Le 28 janvier correspond à l'ouverture à la signature, en 1981, de la Convention 108 du Conseil de l'Europe sur la protection des personnes à l'égard du traitement automatisé des données à caractère personnel.
Qui a créé la Journée de la protection des données ?
Le Conseil de l'Europe a lancé cette journée en 2006 afin de sensibiliser les personnes à leurs droits et aux bonnes pratiques liées aux données personnelles.
Qu'est-ce que la Journée de la protection des données ?
C'est une journée annuelle d'information et de mobilisation consacrée à la vie privée, aux droits des personnes et aux responsabilités des organismes qui collectent ou utilisent des données personnelles.
Est-ce une journée européenne ou mondiale ?
Son origine institutionnelle est européenne. Elle est cependant relayée dans de nombreux pays et souvent appelée Data Privacy Day. Les expressions « mondiale » ou « internationale » sont courantes, mais moins précises sur son origine.
La Journée de la protection des données est-elle une Journée du RGPD ?
Pas exactement. Le RGPD occupe une place importante dans les communications européennes, mais la journée a été créée avant lui et repose historiquement sur la Convention 108.
Quels sont les principaux principes du RGPD ?
Ils comprennent la licéité, la loyauté et la transparence, la limitation des finalités, la minimisation, l'exactitude, la limitation de la conservation, l'intégrité et la confidentialité. Le responsable doit aussi pouvoir démontrer sa conformité.

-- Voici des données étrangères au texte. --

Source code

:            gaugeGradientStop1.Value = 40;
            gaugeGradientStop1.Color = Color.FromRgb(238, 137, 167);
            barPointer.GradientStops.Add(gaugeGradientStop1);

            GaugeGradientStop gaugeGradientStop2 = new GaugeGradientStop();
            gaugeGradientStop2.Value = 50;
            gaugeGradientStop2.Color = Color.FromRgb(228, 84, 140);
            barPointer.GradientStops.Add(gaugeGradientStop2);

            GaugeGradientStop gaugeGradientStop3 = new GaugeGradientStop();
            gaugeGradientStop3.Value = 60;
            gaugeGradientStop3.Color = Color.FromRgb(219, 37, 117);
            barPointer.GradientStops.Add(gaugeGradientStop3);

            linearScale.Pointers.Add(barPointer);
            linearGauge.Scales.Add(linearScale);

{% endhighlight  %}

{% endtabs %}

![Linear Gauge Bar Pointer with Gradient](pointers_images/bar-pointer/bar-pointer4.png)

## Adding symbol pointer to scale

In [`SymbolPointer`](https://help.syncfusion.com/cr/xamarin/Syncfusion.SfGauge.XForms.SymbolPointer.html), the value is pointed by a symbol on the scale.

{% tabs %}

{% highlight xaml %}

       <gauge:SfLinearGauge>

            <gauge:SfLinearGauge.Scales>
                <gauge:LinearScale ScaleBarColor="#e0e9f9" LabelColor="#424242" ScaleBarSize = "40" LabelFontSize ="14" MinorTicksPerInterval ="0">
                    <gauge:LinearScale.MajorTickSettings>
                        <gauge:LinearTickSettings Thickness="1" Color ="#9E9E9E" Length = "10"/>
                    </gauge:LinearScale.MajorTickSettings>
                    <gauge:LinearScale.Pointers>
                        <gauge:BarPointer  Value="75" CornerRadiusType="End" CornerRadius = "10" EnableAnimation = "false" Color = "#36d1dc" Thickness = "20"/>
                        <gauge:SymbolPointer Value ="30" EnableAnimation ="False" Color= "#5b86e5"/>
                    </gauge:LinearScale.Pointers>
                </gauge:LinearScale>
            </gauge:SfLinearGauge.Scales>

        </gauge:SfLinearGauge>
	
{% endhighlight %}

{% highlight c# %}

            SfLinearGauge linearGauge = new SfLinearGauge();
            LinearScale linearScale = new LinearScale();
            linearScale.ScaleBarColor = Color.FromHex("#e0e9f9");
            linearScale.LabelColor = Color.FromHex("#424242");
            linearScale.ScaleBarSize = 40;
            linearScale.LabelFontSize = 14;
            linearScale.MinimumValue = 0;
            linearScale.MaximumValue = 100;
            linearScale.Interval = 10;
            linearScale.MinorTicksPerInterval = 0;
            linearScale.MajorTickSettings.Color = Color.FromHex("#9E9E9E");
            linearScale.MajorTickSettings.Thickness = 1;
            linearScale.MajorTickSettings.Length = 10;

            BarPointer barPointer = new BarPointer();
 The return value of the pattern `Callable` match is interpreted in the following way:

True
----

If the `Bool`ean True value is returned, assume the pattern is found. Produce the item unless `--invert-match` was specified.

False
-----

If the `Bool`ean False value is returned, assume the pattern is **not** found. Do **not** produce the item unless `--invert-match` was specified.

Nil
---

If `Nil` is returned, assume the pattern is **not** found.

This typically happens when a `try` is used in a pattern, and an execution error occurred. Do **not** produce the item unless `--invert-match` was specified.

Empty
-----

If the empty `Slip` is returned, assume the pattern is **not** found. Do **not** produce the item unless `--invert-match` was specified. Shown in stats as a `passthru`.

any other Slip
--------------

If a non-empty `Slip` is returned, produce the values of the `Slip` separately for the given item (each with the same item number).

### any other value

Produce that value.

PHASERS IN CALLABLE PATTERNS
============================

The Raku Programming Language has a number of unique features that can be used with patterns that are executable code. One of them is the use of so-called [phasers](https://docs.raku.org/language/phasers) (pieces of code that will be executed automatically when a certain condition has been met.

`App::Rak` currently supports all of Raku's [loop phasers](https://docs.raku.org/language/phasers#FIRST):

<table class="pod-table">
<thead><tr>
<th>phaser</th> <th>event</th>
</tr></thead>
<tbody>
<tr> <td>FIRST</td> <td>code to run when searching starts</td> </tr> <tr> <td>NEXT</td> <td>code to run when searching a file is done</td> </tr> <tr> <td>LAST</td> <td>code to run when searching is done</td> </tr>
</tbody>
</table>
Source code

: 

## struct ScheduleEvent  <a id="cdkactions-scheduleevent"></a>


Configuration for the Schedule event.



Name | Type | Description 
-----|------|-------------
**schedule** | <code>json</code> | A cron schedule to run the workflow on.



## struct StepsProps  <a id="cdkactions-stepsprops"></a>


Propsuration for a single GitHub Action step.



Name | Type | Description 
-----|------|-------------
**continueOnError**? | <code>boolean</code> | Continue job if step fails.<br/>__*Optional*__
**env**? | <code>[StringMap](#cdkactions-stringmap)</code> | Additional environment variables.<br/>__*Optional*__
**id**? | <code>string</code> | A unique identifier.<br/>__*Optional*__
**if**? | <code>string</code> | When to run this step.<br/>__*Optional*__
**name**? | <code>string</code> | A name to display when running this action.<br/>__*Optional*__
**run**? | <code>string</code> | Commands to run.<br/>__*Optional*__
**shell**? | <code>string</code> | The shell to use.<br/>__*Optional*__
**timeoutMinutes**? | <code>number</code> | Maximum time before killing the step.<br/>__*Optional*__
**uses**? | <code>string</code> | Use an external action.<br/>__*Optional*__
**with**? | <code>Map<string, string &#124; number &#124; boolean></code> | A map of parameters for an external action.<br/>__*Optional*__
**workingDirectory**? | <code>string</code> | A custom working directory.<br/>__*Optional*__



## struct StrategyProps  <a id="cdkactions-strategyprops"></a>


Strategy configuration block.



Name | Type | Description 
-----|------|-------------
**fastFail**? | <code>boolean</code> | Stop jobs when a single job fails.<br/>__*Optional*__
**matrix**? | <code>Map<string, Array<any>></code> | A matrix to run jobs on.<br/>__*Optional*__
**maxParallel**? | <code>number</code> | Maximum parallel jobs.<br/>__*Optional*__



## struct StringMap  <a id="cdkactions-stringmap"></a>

Quelles sont les principales obligations d'un organisme au titre du RGPD ?
Elles varient selon les traitements. Elles comprennent notamment l'information des personnes, la définition d'une base juridique, la minimisation, la sécurité, le respect des droits, la maîtrise des durées de conservation et la documentation de la conformité.
Qu'est-ce qu'une donnée personnelle ?
C'est toute information se rapportant à une personne physique identifiée ou identifiable. Un nom, une photographie, un identifiant, une adresse IP ou une donnée de localisation peuvent en être des exemples selon le contexte.
Le consentement est-il toujours obligatoire ?
Non. Le consentement est une base juridique parmi d'autres. Selon la situation, un traitement peut notamment reposer sur un contrat, une obligation légale, une mission d'intérêt public ou un intérêt légitime.
Comment célébrer la Journée de la protection des données ?
On peut réviser les permissions des applications, sécuriser ses comptes, supprimer les services inutilisés et exercer un droit. Une organisation peut former ses équipes, vérifier ses notices et tester ses procédures.
Quelle différence existe-t-il entre protection des données et cybersécurité ?
La cybersécurité protège les systèmes et informations contre les incidents. La protection des données ajoute des questions de finalité, de proportionnalité, de base juridique, de durée de conservation et de droits des personnes.
Existe-t-il une Semaine de la protection des données officielle ?
Des organismes peuvent organiser une semaine de sensibilisation autour du 28 janvier, mais le repère institutionnel commun est la Journée de la protection des données fixée au 28 janvier.